Almost immediately after Katherine Mansfield died from tuberculosis, her husband John Middleton Murry began cashing in on her legend, her work, her talent—possibly because he had none of his own. Several editions of her stories, letters, and notebooks began to hit the presses, Murry plotting this mere weeks after her death, despite her injunction to destroy most of her letters:”Have a clean sweep, Bogey, and leave all fair – Will you?” This volume issued forth in 1930, a staggering collection of all of KM’s book reviews that she churned out for Murry’s periodical, The Athenaeum, between April 1919 and Dec 1920. 321 pages worth, all delicately phrased, intelligent reviews of books that were published during that time.
The quality of her reviews makes me want to stop pretending that I come close to reviewing books here (and actually, I don’t claim to. This is a mere memory aid for me). She frequently pairs novels together, like her cousin Elizabeth’s Christopher and Columbus reviewed alongside Rose Macaulay’s What Not.
It seems to me that her feelings about the authors influenced her opinions of their work. Compare her attitude toward her cousin’s writing (whom she loved) to that of Virginia Woolf’s (with whom she had a complicated relationship). The first example below is for Elizabeth.
‘Elizabeth’ appreciates their danger, for the minds of toads and spiders are open books to her. But having them by heart, she, with her delicate impatient pen, is not in the least tempted to make a solemn copy of them. All that she wants she can convey with a comment – at a stroke. There is a whole volume for one of our psychological authors in Mr. Twist’s quarrel with his mother; she dismisses it in a little chapter.
And therein perhaps lies her value as a writer; she is, in the happiest way, conscious of her own particular vision, and she wants no other. She is so enchanted with the flowers growing in the path she has chosen that she has not, as the twins might say, a ‘single eye to spare’ for her neighbors. In a world where there are so many furies with warning fingers it is good to know of someone who goes on her way finding a gay garland, and not forgetting to add a sharp-scented spray or two and a bitter herb that its sweetness may not cloy.
On Virginia’s Kew Gardens:
But it would seem that the author, with her wise smile, is as indifferent as the flowers to these odd creatures and their ways. The tiny rich minute life of a snail—how she describes it! the angular high-stepping green insect—how passionate is her concern for him! Fascinated and credulous, we believe these things are all her concern until suddenly with a gesture she shows us the flower-bed, growing, expanding in the heat and light, filling a whole world.

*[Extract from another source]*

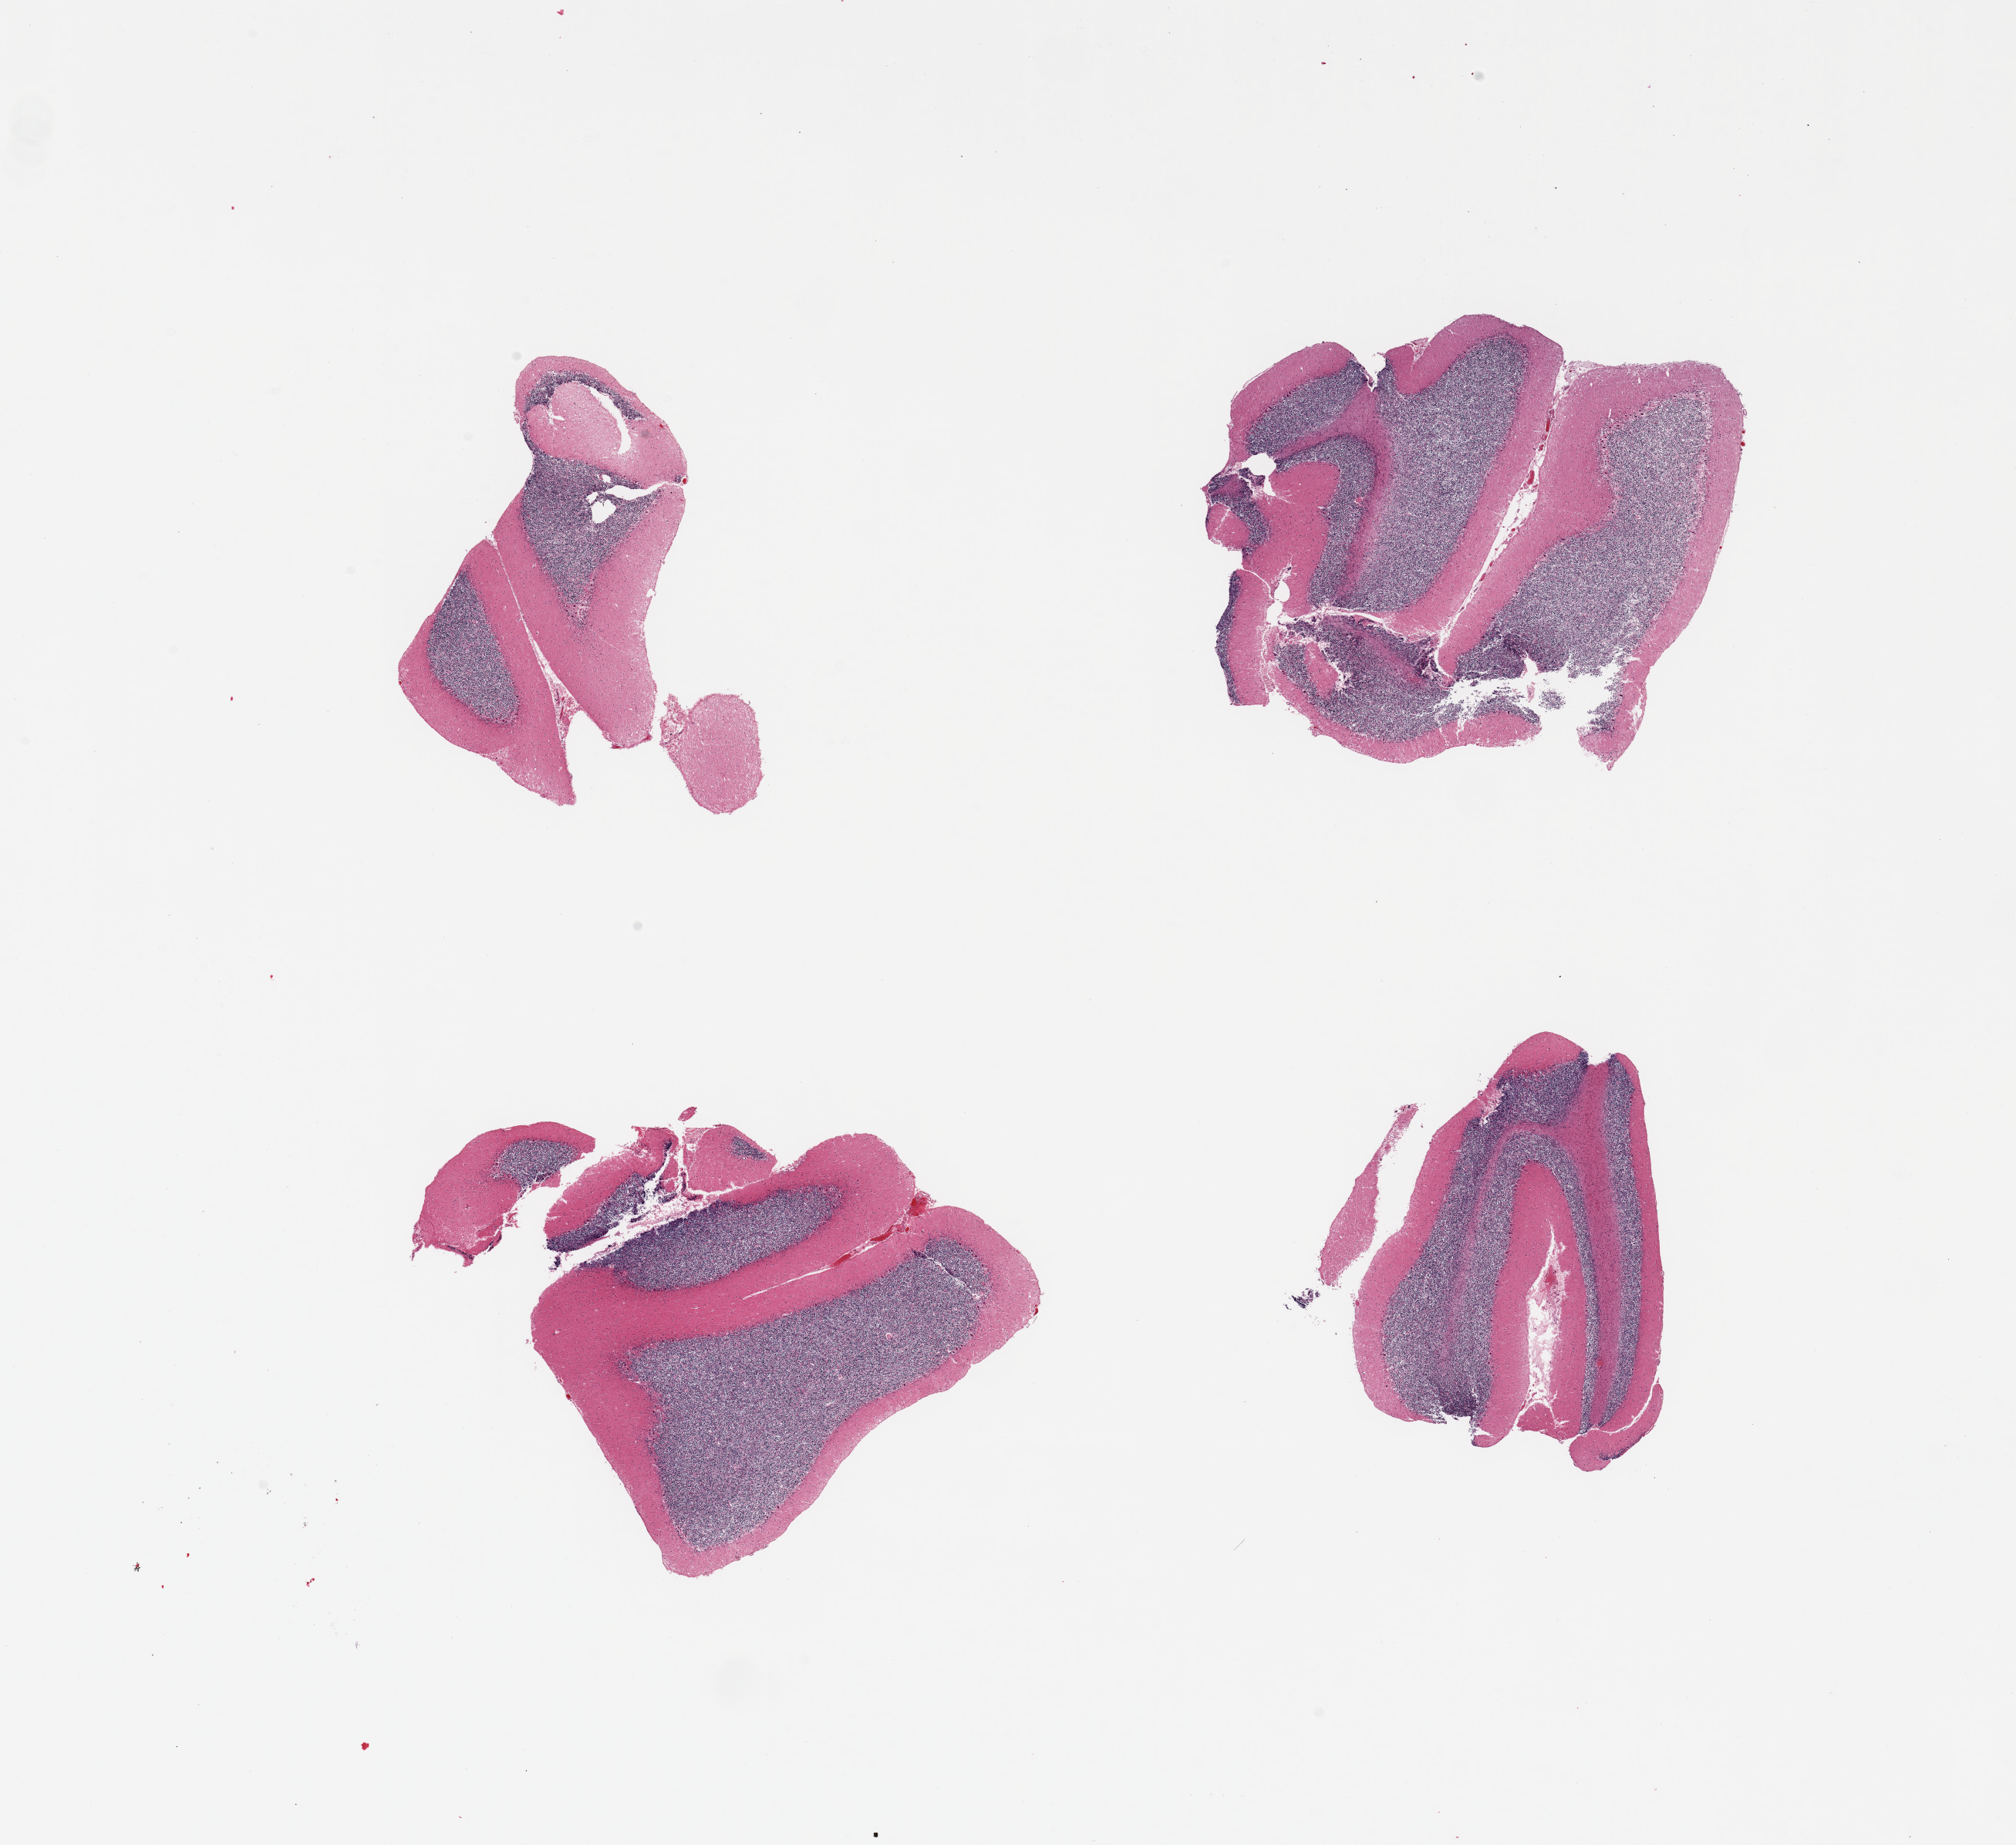
Whole-slide image, H&E stain — low-resolution overview of the scanned area, about 20.7 x 18.9 mm; PAXgene-fixed, paraffin-embedded tissue; section of cerebellum (target tissue); tissue donor sample. Donor sex: female.
- reviewer comment on this tissue sample: 4 pieces, no abnormalities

On Virginia’s Night and Day (a review which rankled VW, who noted “KM wrote a review which irritated me – I though I saw spite in it. A decorous elderly dullard she describes me; Jane Austen up to date.”):
It is impossible to refrain from comparing ‘Night and Day’ with the novels of Miss Austen. There are moments, indeed, when one is almost tempted to cry it Miss Austen up-to-date. It is extremely cultivated, distinguished and brilliant, but above all—deliberate. There is not a chapter where one is unconscious of the writer, of her personality, her point of view, and her control of the situation. We feel that nothing has been imposed on her: she has chosen her world, selected her principal characters with the nicest care, and having traced a circle round them so that they exist and are free within its confines, she has proceeded, with rare appreciativeness, to register her observations. The result is a very long novel, but we do not see how it could be otherwise. This leisurely progression is essential to its manner, nor could the reader, even if he would, drink such wine at a gulp.
Among other notables, she reviewed Gertrude Stein’s Three Lives, a seemingly positive review until the last line, “Heaven forbid Miss Stein should become a fashion!”